The British Columbia government has gone out of its way lately to portray itself as having learned from its neighbour Alberta's hard economic lessons – specifically, the dangers of getting too comfortable with a booming sector that could be prone to an ugly bust. It's high time, then, that it take a hard look at its real estate sector.
Tuesday's B.C. budget paints a generally rosy picture: The government has balanced the books for three successive years and forecasts small surpluses for the next several years to come, fuelled by perhaps the strongest economy in the country. The budget projects real growth (i.e. after inflation) of 2.4 per cent in 2016 – which, prudently, is toward the low end of private sector forecasts. Nevertheless, it should put B.C. at the top of the provincial tables this year.
In his budget speech to the provincial legislature in Victoria, Finance Minister Mike de Jong boasted that the province has "diversified our industrial output so that B.C.'s economy wouldn't be too reliant on any single sector."
But the same budget also took steps to address the elephant in the room: B.C.'s runaway housing market. The measures introduced by the government were pitched as tackling the housing affordability issue in the province, but they also speak to perhaps the biggest risk hanging over this happy B.C. economic story. The province's growth has depended heavily on the real estate boom, and a bursting of the housing bubble would change its economic fortunes pretty quickly.
In 2014, British Columbia's real estate industry – the combination of construction and real estate services (sales, management, rental and leasing) – accounted for nearly one-quarter of the province's gross domestic product, up from 18 per cent in 2000. (In Alberta, the industry's economic share was just 14 per cent in 2014.) Real estate and construction are the only major industry segments whose share of the B.C. economy have grown appreciably in the past decade. And most of that is in the residential sector.
Statscan doesn't yet have 2015 GDP data available on the provincial level, but the continued growth pace in the residential real estate sector (B.C. housing starts were up nearly 11 per cent, sales were up 15 per cent, average prices rose 12 per cent) indicates that the sector continued to be a key source of GDP strength last year.
The wealth generated from those surging housing values spawns consumer spending and business investment, and that, too, is evident in B.C.'s economic growth. Real business fixed capital formation surged 5.4 per cent in 2014; the rest of the country posted a decline of 0.3 per cent. (The bulk of B.C.'s business investment growth came in the form of construction of residential structures, up 7.6 per cent.) Real household consumption in B.C. rose 3.5 per cent in 2014, versus 2.4 per cent for the rest of Canada.
For the first 11 months of 2015 (the latest data available from Statistics Canada), the province's retail sales were up 6.8 per cent from the same period a year earlier; the rest of the country was up just 1.5 per cent.
But as Alberta has demonstrated, spending and investment can evaporate in a hurry if the boom goes bust. B.C. might not be as beholden to its real estate as Alberta is to its oil, but its other supposed growth engines haven't been giving off a lot of sparks. Exports rose just 0.3 per cent in 2015. Manufacturing sales were up 1.7 per cent. The crucial sources of growth have been real estate and consumer spending – and the latter is strongly influenced by the former.

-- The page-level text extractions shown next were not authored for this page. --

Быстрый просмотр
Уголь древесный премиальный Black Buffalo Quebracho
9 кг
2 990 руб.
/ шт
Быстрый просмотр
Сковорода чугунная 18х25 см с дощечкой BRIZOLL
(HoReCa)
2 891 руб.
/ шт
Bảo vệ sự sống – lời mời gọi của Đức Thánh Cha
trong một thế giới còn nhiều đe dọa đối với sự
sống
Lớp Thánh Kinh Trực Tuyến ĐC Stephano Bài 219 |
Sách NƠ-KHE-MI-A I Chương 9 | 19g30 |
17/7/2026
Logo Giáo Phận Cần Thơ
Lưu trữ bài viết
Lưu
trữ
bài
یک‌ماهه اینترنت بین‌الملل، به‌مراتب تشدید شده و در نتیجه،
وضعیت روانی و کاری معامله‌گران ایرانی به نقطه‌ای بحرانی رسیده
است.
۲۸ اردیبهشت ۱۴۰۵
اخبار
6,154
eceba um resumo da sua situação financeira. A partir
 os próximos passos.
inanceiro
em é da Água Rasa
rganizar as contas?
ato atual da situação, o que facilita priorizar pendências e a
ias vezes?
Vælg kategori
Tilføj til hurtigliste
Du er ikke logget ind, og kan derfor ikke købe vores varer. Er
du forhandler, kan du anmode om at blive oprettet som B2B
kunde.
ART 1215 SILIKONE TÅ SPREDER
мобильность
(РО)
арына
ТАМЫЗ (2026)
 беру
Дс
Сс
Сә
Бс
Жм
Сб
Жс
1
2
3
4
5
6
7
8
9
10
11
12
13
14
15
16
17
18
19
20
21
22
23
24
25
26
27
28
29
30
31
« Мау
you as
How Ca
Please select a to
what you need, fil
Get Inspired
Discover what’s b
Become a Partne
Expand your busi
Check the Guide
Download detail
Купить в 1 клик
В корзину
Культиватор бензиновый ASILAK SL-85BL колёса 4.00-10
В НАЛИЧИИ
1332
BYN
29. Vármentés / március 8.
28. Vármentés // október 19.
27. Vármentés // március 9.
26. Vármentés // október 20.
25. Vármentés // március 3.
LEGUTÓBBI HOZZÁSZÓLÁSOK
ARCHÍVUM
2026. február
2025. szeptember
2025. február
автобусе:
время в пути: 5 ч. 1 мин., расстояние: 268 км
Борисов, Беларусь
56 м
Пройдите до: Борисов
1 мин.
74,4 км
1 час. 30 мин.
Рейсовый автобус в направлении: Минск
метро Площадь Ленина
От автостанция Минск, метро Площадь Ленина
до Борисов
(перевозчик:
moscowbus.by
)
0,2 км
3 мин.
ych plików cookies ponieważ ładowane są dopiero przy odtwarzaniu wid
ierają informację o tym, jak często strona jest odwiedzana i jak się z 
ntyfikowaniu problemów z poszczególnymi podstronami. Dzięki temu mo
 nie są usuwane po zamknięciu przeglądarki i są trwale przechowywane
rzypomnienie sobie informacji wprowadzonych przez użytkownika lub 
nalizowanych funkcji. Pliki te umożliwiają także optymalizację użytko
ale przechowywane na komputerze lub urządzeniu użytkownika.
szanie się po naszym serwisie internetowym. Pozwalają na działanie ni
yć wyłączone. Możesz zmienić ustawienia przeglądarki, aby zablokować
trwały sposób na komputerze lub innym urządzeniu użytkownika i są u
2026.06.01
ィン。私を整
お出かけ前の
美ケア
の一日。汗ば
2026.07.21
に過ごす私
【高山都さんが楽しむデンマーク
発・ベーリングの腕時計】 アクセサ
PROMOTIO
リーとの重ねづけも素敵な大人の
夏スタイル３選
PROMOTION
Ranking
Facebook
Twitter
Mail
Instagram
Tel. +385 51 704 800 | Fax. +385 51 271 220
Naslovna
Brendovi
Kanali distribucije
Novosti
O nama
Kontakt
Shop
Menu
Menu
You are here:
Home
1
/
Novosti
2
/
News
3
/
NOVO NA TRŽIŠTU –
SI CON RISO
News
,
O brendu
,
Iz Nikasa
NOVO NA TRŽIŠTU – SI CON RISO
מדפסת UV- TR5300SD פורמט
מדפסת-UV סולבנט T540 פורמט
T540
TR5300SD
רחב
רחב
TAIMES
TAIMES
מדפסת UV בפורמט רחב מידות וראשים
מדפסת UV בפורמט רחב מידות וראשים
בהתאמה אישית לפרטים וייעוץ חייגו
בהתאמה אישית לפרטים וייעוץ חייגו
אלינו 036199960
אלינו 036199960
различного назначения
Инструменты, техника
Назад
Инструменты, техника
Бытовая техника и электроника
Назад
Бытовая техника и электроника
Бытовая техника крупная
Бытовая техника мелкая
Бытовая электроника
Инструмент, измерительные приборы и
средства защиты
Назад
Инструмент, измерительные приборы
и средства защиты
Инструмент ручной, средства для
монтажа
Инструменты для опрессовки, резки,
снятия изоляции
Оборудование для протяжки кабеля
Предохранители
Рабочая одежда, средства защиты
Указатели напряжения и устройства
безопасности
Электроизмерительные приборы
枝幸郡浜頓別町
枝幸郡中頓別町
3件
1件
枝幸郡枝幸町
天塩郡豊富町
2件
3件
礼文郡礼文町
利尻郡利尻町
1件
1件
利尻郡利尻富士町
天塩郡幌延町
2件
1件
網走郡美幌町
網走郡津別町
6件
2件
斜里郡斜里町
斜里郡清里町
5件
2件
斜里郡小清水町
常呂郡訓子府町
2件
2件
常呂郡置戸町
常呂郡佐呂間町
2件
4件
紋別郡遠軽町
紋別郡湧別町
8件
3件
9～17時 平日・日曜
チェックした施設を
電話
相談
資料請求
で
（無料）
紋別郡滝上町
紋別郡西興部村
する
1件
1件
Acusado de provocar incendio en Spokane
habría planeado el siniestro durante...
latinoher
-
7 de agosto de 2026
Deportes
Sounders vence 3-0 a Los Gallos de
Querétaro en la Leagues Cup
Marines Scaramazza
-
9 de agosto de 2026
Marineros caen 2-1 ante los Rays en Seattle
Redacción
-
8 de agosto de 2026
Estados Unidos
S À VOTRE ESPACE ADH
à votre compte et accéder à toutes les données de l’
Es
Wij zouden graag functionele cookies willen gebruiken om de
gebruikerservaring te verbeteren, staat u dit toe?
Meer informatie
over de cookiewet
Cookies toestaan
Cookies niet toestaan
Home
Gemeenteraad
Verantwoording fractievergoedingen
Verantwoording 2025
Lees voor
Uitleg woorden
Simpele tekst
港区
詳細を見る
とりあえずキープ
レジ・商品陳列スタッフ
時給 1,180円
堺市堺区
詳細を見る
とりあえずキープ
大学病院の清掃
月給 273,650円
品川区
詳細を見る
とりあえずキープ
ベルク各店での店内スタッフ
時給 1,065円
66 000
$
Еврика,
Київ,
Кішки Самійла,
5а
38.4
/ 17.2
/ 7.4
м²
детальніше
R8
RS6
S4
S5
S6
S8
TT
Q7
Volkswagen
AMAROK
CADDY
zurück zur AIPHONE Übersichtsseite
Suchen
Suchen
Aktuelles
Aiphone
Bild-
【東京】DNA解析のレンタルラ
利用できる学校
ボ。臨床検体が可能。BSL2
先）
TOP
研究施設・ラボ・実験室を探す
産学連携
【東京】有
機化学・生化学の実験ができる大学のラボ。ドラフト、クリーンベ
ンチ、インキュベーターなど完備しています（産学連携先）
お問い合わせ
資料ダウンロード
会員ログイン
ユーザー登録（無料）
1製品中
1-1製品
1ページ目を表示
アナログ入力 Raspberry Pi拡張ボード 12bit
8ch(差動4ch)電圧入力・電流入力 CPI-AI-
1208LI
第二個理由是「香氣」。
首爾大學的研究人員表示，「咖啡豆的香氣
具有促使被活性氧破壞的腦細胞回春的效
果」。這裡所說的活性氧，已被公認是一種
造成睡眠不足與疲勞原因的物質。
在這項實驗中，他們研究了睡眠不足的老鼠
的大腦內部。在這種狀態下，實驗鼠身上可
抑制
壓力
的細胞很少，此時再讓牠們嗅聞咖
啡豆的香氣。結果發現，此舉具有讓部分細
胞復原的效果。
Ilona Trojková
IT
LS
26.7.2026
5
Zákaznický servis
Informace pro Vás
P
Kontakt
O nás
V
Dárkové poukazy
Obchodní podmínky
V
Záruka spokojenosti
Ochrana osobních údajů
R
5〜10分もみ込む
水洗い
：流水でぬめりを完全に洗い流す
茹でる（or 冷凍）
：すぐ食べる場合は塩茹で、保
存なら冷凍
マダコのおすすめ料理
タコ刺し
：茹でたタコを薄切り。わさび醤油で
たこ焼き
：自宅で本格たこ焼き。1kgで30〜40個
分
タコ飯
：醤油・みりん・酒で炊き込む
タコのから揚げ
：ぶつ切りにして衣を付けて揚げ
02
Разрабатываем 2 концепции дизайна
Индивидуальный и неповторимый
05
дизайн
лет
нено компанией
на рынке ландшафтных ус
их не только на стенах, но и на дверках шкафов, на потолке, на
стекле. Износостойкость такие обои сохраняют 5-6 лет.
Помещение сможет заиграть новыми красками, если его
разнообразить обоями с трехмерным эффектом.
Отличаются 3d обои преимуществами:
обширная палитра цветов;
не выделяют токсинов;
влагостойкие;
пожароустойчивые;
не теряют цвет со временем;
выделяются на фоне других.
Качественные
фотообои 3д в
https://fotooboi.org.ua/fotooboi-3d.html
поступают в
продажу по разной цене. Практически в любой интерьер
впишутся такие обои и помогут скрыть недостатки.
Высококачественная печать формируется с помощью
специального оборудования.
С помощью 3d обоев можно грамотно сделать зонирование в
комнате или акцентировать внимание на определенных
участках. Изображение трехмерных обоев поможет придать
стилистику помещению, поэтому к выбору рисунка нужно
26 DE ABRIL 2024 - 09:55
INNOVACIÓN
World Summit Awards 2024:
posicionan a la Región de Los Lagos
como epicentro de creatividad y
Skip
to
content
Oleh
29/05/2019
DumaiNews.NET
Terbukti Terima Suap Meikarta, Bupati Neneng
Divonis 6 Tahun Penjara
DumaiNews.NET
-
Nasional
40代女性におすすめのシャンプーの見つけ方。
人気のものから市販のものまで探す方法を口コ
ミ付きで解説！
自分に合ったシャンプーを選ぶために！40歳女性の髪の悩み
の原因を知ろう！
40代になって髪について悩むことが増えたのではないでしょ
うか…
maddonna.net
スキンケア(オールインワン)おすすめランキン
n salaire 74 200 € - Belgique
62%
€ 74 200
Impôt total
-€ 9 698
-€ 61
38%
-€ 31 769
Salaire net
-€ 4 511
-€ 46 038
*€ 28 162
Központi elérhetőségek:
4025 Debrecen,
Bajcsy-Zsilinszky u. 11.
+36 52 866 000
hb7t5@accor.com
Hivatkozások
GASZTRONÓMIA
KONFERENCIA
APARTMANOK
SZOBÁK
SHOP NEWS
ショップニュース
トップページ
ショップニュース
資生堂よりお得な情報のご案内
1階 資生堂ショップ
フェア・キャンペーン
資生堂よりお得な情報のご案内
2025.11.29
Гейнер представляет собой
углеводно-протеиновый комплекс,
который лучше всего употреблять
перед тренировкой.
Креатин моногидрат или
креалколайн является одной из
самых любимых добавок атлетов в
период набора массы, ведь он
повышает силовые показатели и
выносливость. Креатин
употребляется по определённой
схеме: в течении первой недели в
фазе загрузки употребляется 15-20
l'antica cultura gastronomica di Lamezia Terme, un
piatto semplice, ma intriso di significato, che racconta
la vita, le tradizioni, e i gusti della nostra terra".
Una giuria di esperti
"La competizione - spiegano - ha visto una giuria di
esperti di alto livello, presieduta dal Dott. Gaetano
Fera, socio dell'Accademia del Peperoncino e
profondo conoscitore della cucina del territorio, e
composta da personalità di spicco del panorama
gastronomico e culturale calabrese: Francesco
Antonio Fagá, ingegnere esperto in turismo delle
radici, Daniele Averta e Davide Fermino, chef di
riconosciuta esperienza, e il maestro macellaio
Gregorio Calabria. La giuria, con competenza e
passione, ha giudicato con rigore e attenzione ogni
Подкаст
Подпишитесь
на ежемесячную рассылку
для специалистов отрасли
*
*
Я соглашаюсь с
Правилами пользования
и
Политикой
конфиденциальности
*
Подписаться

Its budget decision to increase land transfer taxes at the high end of the market may cool speculative real estate investing and property flipping somewhat. But it's notable that Toronto has higher land transfer taxes, and they don't appear to have put any appreciable chill on that market's boom.
The province's plan to require greater disclosure on foreign ownership will give it a greater understanding of the degree to which foreign speculation has been driving the province's real estate boom, especially in the red-hot Vancouver area. It could also serve as a warning shot to foreign investors that it is a precursor to new restrictions on foreign ownership, and that might serve to moderate the flow of foreign money into the B.C. real estate market and moderate the sector to something more sustainable.
Fortunately for British Columbia, it has some factors in its favour that continue to lend support to its real estate market, and provide good reason to think the market could, indeed, achieve the elusive soft landing that policy makers (both within and outside the province) are hoping for. First, the geographical limitations of the critical Vancouver market (with sea and mountains severely restricting the available land) serve to keep a permanent, natural limit on real estate supply. Second, increasing migration into the province – as workers from elsewhere in Canada, especially Alberta, seek its greener pastures – should be a key driver of demand. And continued rock-bottom mortgage rates, which look unlikely to rise substantially over the next two years, will continue to encourage both buyers and builders.
B.C. will need some combination of those factors to remain in place if it's going to achieve the strong economic growth numbers projected in Tuesday's budget. The economy has become too dependent on real estate to expect to thrive without it.